Efficient Training and Inference
One of the framework’s biggest advantages is its “plug-and-play” nature, which decouples the training and inference stages.
- Training phase: Any open-source large LLM (for example, \(m_train\)) can be used as the environment to train the policy \(π_θ\) of the intelligent agent (a small LLM). This process can be completed locally or in a private environment, with controllable cost.
- Inference phase: The trained intelligent agent can collaborate with any other large LLM (for example, \(m_test\), which can be a closed-source API model such as GPT-4o-mini). This means that by training a small intelligent agent only once, its capabilities can be “transferred” and empowered across multiple different, more powerful large models, greatly improving the framework’s flexibility and practicality.
Experimental Conclusions
The experiments were conducted around several research questions, including the effectiveness, generalization, transferability, and component effectiveness of Prompt-R1.
- Effectiveness (RQ1): Prompt-R1 significantly outperformed baseline methods (such as SFT and CoT) and other automatic prompt optimization methods (such as OPRO and TextGrad) on eight public datasets. It achieved the best performance across a variety of tasks, including multi-hop reasoning, mathematical computation, standard question answering, and text generation, with the most notable improvements on multi-hop QA tasks that require complex reasoning.

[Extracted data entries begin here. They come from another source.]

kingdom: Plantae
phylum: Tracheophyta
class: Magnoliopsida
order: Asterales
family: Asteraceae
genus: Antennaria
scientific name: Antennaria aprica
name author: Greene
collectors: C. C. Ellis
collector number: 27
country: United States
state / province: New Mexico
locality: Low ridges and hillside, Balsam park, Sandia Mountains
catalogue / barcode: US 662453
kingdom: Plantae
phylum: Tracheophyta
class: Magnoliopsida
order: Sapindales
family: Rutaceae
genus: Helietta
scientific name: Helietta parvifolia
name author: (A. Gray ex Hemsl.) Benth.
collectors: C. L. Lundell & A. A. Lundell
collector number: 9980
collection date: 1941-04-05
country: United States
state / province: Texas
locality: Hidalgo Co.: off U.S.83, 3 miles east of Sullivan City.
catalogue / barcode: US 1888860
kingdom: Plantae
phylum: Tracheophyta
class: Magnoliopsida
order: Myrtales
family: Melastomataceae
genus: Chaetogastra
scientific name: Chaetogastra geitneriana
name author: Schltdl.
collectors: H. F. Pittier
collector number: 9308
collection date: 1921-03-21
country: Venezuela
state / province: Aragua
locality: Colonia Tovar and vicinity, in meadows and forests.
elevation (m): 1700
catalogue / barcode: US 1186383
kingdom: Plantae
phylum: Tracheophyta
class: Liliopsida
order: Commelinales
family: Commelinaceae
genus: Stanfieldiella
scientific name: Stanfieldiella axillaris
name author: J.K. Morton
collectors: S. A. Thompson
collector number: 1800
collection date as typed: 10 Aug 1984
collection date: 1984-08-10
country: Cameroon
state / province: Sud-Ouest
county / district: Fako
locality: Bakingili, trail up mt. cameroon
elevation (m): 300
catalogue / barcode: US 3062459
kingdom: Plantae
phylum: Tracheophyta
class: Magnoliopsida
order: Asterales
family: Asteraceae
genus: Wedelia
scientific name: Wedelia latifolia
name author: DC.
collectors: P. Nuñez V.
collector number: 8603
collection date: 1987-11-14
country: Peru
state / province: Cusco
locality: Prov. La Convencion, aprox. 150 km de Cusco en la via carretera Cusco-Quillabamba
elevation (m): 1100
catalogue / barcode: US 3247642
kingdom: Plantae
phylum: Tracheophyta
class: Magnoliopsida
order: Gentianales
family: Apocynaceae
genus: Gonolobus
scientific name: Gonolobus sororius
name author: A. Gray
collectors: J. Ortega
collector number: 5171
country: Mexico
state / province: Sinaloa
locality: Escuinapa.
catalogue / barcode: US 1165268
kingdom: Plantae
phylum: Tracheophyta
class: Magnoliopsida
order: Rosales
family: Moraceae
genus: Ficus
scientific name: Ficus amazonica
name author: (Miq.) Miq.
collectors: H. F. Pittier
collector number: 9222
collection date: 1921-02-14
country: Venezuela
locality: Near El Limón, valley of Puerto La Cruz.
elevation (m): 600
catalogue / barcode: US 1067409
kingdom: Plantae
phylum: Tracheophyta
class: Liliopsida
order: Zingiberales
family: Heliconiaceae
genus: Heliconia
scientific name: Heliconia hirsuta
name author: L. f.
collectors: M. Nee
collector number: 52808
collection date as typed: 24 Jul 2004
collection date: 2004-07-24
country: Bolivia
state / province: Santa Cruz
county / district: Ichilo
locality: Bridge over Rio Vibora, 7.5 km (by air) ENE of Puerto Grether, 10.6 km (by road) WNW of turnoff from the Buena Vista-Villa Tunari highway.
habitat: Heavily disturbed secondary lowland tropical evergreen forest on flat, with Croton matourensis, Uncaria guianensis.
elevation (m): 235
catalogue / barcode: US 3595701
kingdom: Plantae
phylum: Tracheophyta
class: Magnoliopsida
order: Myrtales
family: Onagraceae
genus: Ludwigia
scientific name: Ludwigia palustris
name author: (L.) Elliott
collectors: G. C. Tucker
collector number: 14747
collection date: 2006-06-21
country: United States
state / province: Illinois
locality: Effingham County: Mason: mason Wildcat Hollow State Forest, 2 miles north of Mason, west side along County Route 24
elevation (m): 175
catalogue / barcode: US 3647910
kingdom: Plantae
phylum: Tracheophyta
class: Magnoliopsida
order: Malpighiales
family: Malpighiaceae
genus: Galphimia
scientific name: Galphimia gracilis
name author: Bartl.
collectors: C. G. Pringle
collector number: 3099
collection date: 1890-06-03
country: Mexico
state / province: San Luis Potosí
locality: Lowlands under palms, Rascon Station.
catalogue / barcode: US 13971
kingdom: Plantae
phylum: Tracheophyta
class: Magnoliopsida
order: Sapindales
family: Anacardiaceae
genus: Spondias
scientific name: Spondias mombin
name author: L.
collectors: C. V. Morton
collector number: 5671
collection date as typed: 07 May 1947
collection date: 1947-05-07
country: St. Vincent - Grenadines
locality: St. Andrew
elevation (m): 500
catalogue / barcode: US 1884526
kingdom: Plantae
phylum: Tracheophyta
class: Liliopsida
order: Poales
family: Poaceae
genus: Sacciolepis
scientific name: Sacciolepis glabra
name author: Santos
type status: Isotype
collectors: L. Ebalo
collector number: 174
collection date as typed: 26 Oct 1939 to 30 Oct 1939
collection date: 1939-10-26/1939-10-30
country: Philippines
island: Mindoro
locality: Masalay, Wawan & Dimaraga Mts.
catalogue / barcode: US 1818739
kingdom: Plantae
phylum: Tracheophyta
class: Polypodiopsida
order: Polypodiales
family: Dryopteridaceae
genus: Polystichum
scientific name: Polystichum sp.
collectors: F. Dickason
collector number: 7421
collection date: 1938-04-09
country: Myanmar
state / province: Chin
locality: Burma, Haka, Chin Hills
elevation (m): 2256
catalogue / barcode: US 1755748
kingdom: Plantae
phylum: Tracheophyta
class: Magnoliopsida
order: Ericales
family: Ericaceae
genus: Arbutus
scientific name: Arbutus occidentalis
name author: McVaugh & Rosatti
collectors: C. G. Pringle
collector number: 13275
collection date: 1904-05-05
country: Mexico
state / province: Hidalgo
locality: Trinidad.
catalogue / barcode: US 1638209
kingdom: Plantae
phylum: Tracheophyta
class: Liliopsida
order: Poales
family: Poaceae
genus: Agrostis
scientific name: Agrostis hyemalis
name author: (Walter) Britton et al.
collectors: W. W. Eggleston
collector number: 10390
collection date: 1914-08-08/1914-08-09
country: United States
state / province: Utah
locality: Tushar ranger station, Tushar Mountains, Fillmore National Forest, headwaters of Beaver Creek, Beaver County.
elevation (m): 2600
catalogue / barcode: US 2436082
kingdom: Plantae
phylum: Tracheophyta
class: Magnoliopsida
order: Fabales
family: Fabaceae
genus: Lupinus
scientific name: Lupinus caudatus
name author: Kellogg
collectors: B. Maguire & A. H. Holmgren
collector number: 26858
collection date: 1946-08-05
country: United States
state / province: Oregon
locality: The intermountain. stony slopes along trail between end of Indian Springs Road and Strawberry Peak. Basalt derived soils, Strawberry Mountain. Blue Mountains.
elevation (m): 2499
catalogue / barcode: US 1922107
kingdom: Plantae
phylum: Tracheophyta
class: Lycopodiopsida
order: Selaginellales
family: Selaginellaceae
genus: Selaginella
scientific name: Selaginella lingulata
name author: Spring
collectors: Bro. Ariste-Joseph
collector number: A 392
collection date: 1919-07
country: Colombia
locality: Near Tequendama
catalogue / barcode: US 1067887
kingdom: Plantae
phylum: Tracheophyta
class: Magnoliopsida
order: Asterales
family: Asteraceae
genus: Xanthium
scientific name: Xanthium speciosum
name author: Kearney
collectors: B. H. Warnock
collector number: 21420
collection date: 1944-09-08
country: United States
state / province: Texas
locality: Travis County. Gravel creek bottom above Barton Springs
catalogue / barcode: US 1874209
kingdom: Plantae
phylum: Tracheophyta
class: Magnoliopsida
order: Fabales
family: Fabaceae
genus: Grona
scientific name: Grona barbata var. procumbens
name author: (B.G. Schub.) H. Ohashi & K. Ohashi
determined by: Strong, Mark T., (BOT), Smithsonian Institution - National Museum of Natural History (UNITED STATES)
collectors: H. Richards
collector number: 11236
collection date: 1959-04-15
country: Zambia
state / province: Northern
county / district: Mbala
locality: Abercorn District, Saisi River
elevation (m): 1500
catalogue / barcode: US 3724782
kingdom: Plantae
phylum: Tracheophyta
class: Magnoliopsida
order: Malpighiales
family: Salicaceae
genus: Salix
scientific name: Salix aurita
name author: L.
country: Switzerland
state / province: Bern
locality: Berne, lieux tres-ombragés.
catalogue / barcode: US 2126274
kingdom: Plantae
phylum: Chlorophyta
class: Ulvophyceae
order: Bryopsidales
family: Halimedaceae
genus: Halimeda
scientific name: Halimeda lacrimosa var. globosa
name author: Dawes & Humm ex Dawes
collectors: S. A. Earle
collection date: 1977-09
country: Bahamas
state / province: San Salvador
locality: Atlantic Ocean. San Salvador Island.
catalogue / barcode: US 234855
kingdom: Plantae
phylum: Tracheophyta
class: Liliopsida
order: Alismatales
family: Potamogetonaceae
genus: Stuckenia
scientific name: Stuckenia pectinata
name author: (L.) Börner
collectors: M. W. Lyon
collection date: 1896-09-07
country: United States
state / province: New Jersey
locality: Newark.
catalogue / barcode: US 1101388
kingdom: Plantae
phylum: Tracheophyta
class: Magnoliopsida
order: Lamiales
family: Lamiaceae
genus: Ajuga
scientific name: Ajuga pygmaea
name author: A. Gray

| Method | Multi-hop Reasoning (F1) | Standard QA (F1) | Mathematical Reasoning (EM) | Text Generation (SSim) | |||||
|---|---|---|---|---|---|---|---|---|---|
| Task | 2Wiki | Hotpot | MusiQue | PopQA | GSM8K | DAPO | BookSum | W.P | Average |
| Baseline (GPT-4o-mini) | 39.5 | 45.2 | 34.6 | 60.1 | 55.4 | 51.5 | 60.8 | 63.5 | 51.3 |
| SFT | 38.3 | 43.5 | 34.2 | 59.9 | 53.9 | 50.1 | 60.1 | 62.4 | 50.3 |
| CoT | 41.8 | 46.0 | 36.1 | 62.1 | 57.2 | 53.0 | 62.9 | 65.0 | 53.0 |
| OPRO | 44.5 | 49.3 | 37.9 | 64.9 | 59.6 | 55.3 | 64.8 | 67.2 | 55.4 |
| TextGrad | 42.1 | 47.7 | 36.8 | 63.5 | 58.1 | 53.7 | 63.3 | 66.0 | 53.9 |
| GEPA | 43.6 | 48.1 | 37.4 | 64.1 | 59.0 | 54.7 | 64.2 | 66.8 | 54.8 |
| Prompt-R1 | 47.6 | 52.3 | 41.2 | 68.2 | 63.4 | 58.6 | 69.3 | 71.7 | 59.0 |
| $\Delta$$\uparrow$ | +8.1 | +7.1 | +6.6 | +8.1 | +8.0 | +7.1 | +8.5 | +8.2 | +7.7 |
- Generalization (RQ2): Tests on four out-of-distribution (OOD) datasets showed that Prompt-R1 has strong generalization ability. Even on unseen tasks, its performance comprehensively surpassed other methods, demonstrating that the framework learned a universal strategy for “how to ask questions and collaborate,” rather than merely overfitting to specific tasks.
| Method | AMBIGQA (F1) | SQuAD2.0 (F1) | TriviaQA (EM) | XSUM (SSim) | Average |
|---|---|---|---|---|---|
| Baseline | 35.1 | 65.5 | 73.0 | 39.0 | 53.2 |
| SFT | 34.8 | 64.2 | 72.5 | 38.4 | 52.5 |
| CoT | 36.9 | 67.3 | 75.2 | 41.2 | 55.2 |
| OPRO | 38.8 | 69.8 | 77.8 | 43.5 | 57.5 |
| TextGrad | 37.4 | 68.0 | 76.1 | 41.9 | 55.9 |
| GEPA | 38.1 | 69.2 | 77.0 | 42.8 | 56.8 |
| Prompt-R1 | 41.3 | 71.5 | 80.3 | 45.6 | 59.7 |
| $\Delta$$\uparrow$ | +6.2 | +6.0 | +7.3 | +6.6 | +6.5 |
- Transferability (RQ3/RQ5): Experiments demonstrated the “plug-and-play” nature of Prompt-R1. An intelligent agent trained with an open-source model (a zero-cost environment) can directly collaborate with closed-source models such as GPT-4o-mini (a cost-bearing environment) and significantly improve their performance. As shown in the figure below, across multiple datasets and LLMs, models equipped with the Prompt-R1 intelligent agent consistently improved, proving that the framework’s strategy can be successfully transferred.


- Final conclusion: The Prompt-R1 framework successfully improves performance on complex tasks by enabling a small intelligent agent trained with reinforcement learning to collaborate with a large LLM. It not only outperforms existing methods across a variety of tasks and datasets, but also demonstrates excellent generalization and transferability. This “small model guiding large model” paradigm offers a new and promising path for efficiently and cost-effectively leveraging and enhancing the capabilities of existing LLMs.